See also Massachusetts Constitutional Convention Bulletin No. 5. The abolition of capital punishment.

federal constitution against the state enactment of ex post facto laws or laws impairing the obligation of contracts. There has been some discussion in this country of the desirability of having but one set of broad constitutional limitations upon the states. If there was but one set of broad limitations such as that in the due process of law clause, the federal limitation would then receive uniform construction for the whole country. Some difficulty has been occasioned in Illinois and other states by virtue of the fact that legislation may be held by the United States courts not to be in conflict with the due process of law clause of the federal constitution, but may be held by the state court to be in conflict with the identical clause of the state constitution. In such case the decision of the state supreme court is final, because it is a decision construing the language of the state constitution, and so construing such language as not to raise a federal constitutional question. A full discussion of the problem here suggested will be found in a chapter on legislative powers in Bulletin No. 8 of this series, and it is sufficient here merely to raise the question.

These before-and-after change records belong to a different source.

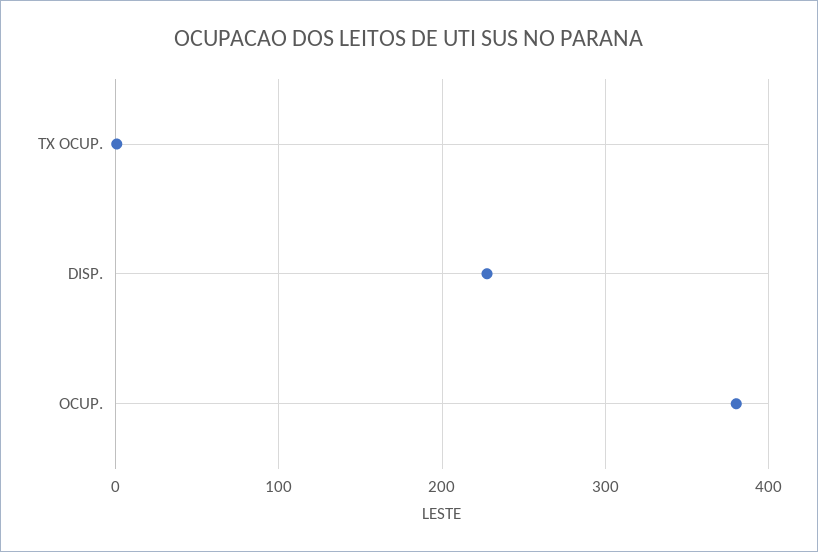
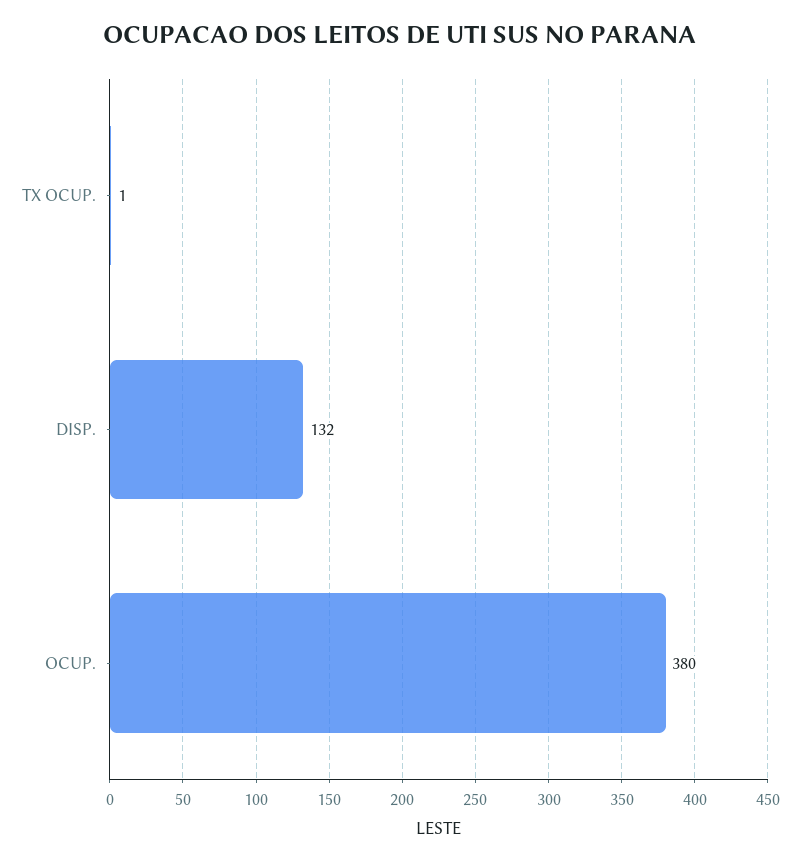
  {
    "TX OCUP.": 1,
-   "DISP.": 230,
+   "DISP.": 132,
    "OCUP.": 380
  }

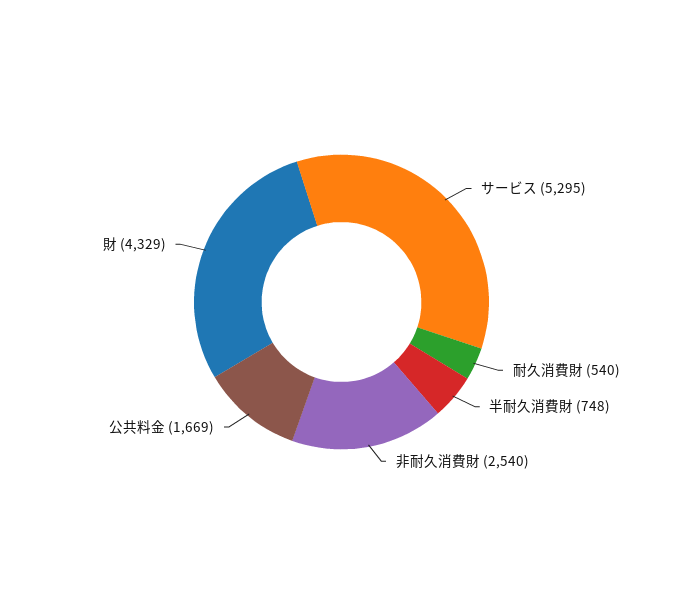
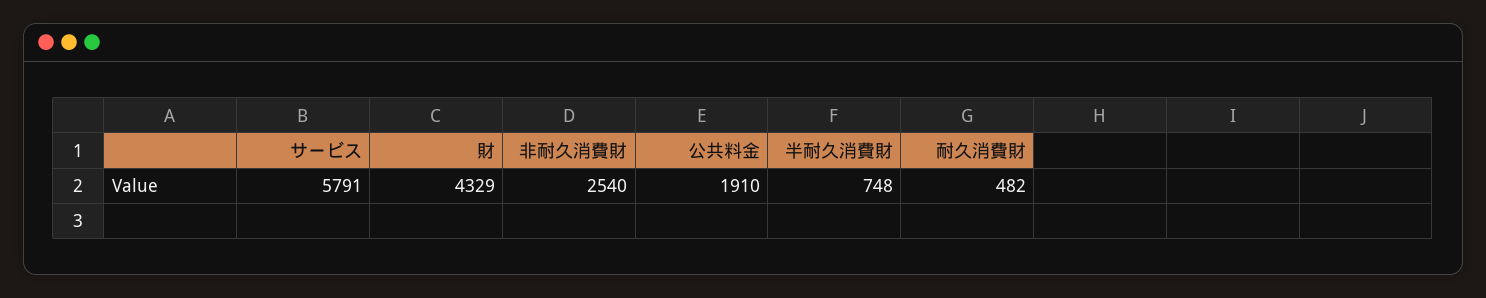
  {
-   "サービス": 5295,
+   "サービス": 5791,
-   "耐久消費財": 540,
+   "耐久消費財": 482,
    "半耐久消費財": 748,
    "非耐久消費財": 2540,
-   "公共料金": 1669,
+   "公共料金": 1910,
    "財": 4329
  }

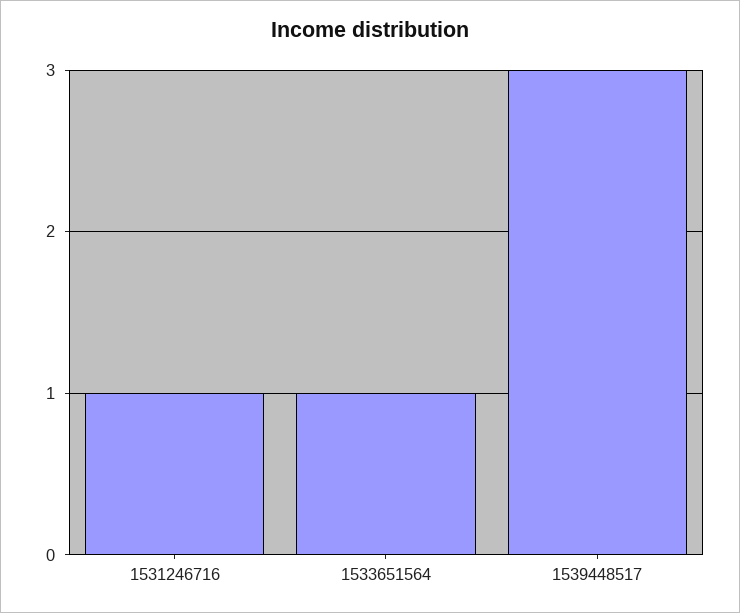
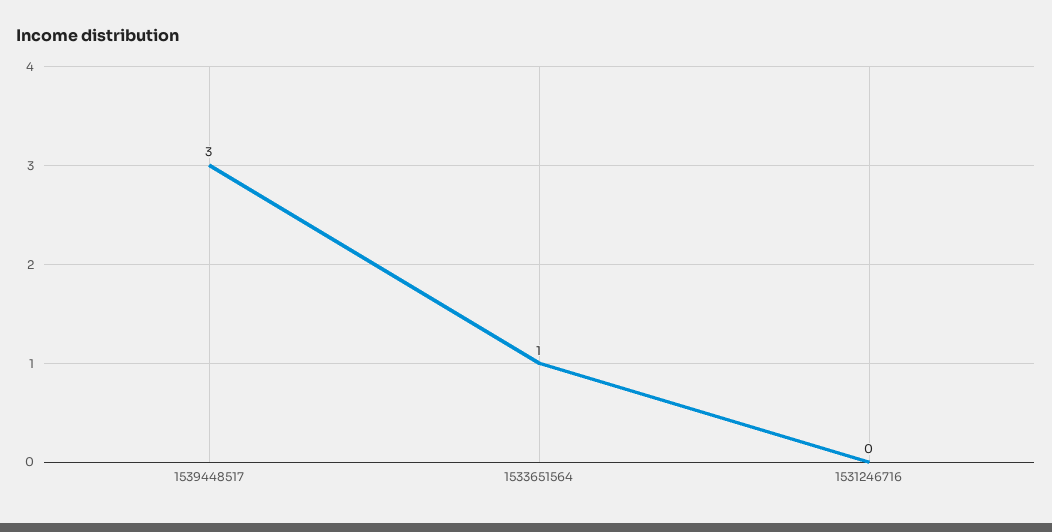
  {
-   "1531246716": 1,
+   "1531246716": 0,
    "1533651564": 1,
    "1539448517": 3
  }

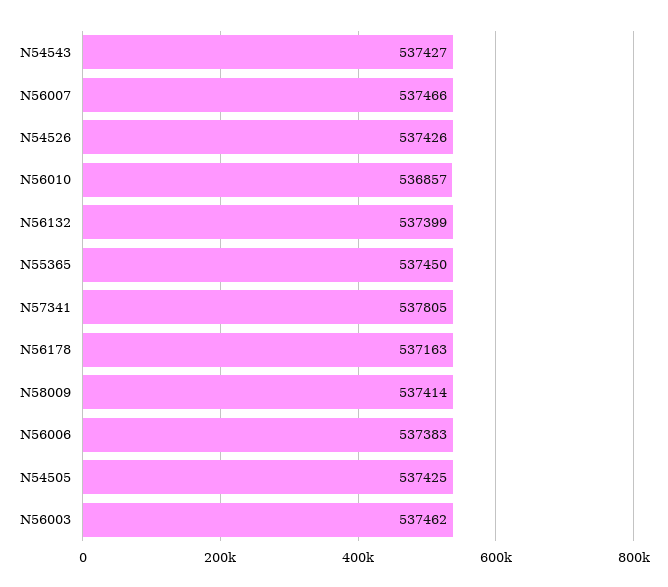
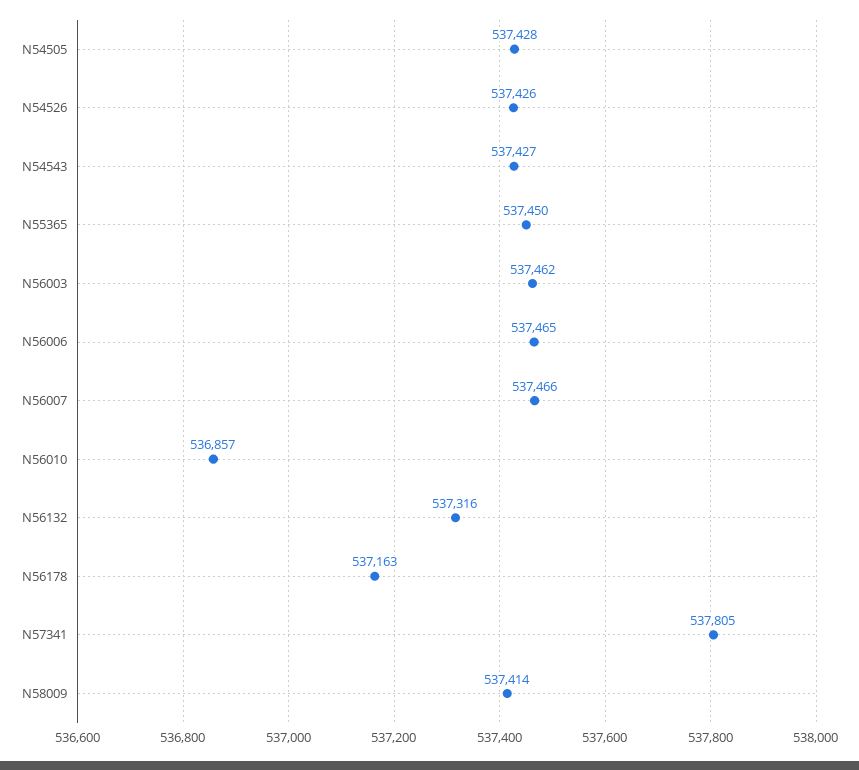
  {
    "N54543": 537427,
    "N56007": 537466,
    "N54526": 537426,
    "N56010": 536857,
-   "N56132": 537399,
+   "N56132": 537316,
    "N55365": 537450,
    "N57341": 537805,
    "N56178": 537163,
    "N58009": 537414,
-   "N56006": 537383,
+   "N56006": 537465,
-   "N54505": 537425,
+   "N54505": 537428,
    "N56003": 537462
  }

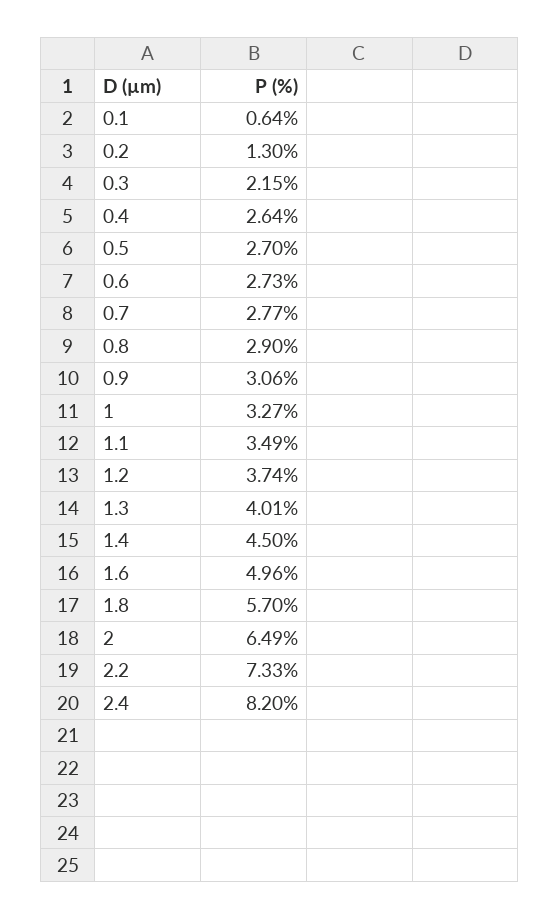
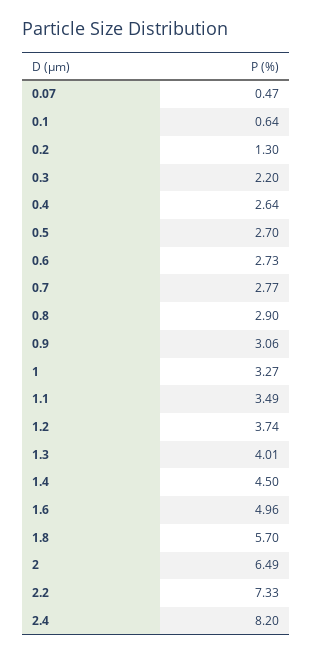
  {
    "0.1": 0.64,
    "0.2": 1.3,
-   "0.3": 2.15,
+   "0.3": 2.2,
    "0.4": 2.64,
    "0.5": 2.7,
    "0.6": 2.73,
    "0.7": 2.77,
    "0.8": 2.9,
    "0.9": 3.06,
    "1": 3.27,
    "1.1": 3.49,
    "1.2": 3.74,
    "1.3": 4.01,
    "1.4": 4.5,
    "1.6": 4.96,
    "1.8": 5.7,
    "2": 6.49,
    "2.2": 7.33,
-   "2.4": 8.2
+   "2.4": 8.2,
+   "0.07": 0.47
  }

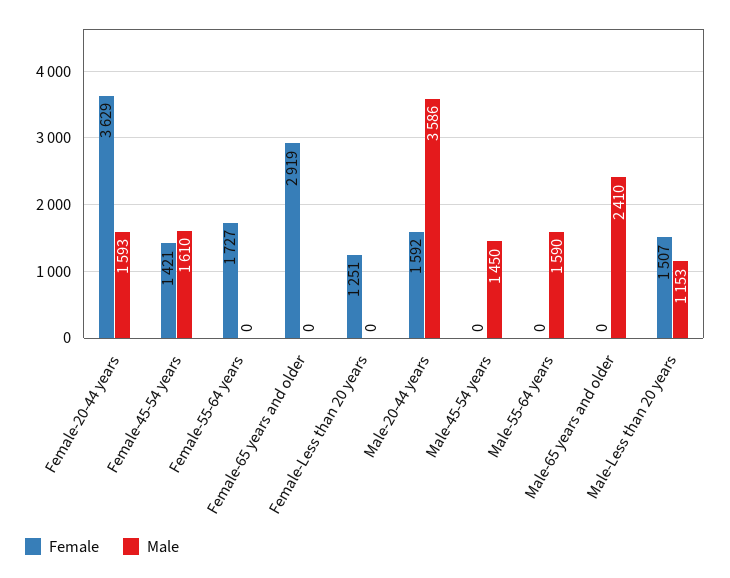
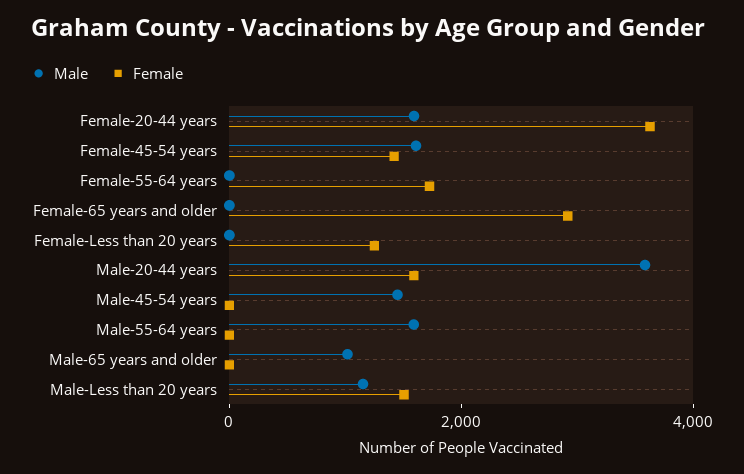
  {
    "Female": {
      "Female-20-44 years": 3629,
      "Female-45-54 years": 1421,
      "Female-55-64 years": 1727,
      "Female-65 years and older": 2919,
      "Female-Less than 20 years": 1251,
      "Male-20-44 years": 1592,
      "Male-45-54 years": 0,
      "Male-55-64 years": 0,
      "Male-65 years and older": 0,
      "Male-Less than 20 years": 1507
    },
    "Male": {
      "Female-20-44 years": 1593,
      "Female-45-54 years": 1610,
      "Female-55-64 years": 0,
      "Female-65 years and older": 0,
      "Female-Less than 20 years": 0,
      "Male-20-44 years": 3586,
      "Male-45-54 years": 1450,
      "Male-55-64 years": 1590,
-     "Male-65 years and older": 2410,
+     "Male-65 years and older": 1000,
      "Male-Less than 20 years": 1153
    }
  }

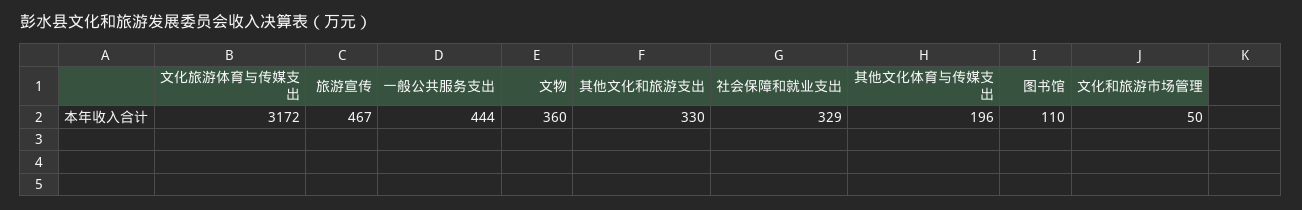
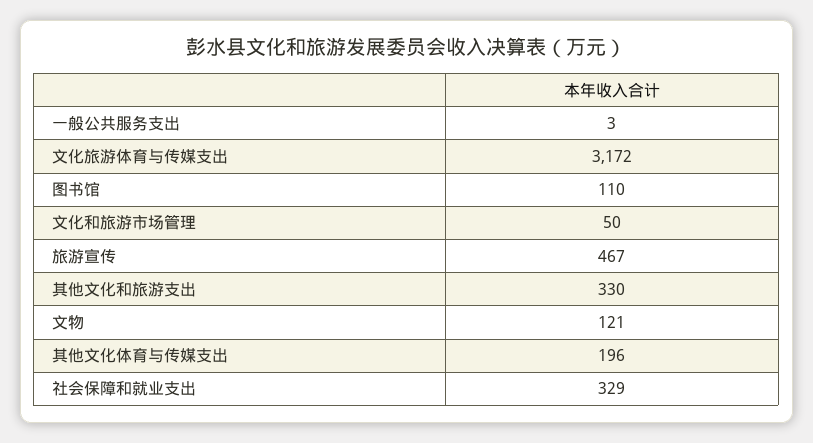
  {
    "文化旅游体育与传媒支出": 3172,
    "旅游宣传": 467,
-   "一般公共服务支出": 444,
+   "一般公共服务支出": 3,
-   "文物": 360,
+   "文物": 121,
    "其他文化和旅游支出": 330,
    "社会保障和就业支出": 329,
    "其他文化体育与传媒支出": 196,
    "图书馆": 110,
    "文化和旅游市场管理": 50
  }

If the policy were adopted of omitting from the state constitution guarantees which duplicate those in the constitution of the United States, attention should at the same time be called to the fact that Article 4, Section 22, of the constitution of Illinois has received a construction equally as broad as the due process of law clause, insofar as that section prohibits special or local laws granting special privileges, immunities or franchises.

Proposed clause guaranteeing individual initiative. The constitution of Illinois contains two guarantees which have been construed broadly so as to prohibit legislation which the court may regard as unduly restrictive of individual rights. As has just been indicated, these clauses are the due process of law clause and the clause prohibiting special legislation conferring special privileges, immunities and franchises. These broad clauses probably meet all the requirements that can be met by broad constitutional guarantees. As has been indicated in the discussion under legislative powers in Bulletin No. 8, these broad guarantees have not been defined by the courts, and are probably incapable of judicial definition. The things forbidden by the guarantees change with changing economic and social conditions, and the courts may because of such changes hold a legislative enactment proper at one time, even though the same or a similar enactment has been held improper in an earlier period. Thus the courts apply these broad guarantees (although they have never so indicated) to meet conditions as they present themselves, varying to some extent the actual content of the guarantees with changing conditions.

The suggestion has been made that there be embodied in the bill of rights a statement that every individual should be permitted to use his capacities to the furthest possible extent, independently of legislative prohibition. Such a principle, if announced in the constitution, would probably do no harm, but would also probably accomplish little good. Statements of broad principles in the constitution have usually had little effect, unless such principles were capable of fairly definite

judicial application, and it is probable that the matter here dealt with would not be capable of such judicial application. Not only this, but such a proposal, if embodied in the constitution may be capable of a double interpretation. It may if applied by the courts be held to inhibit legislative action in numerous cases, although it probably would not lead to the annulment of legislation, which might be held proper under the due process of law clause. On the other hand, such a provision might be held to justify legislative action intended to give an equal opportunity to each citizen in the acquisition of education or facilities for the use of such capacities as he might possess; and might, there fore, be employed as a means of aiding the socialistic ideal.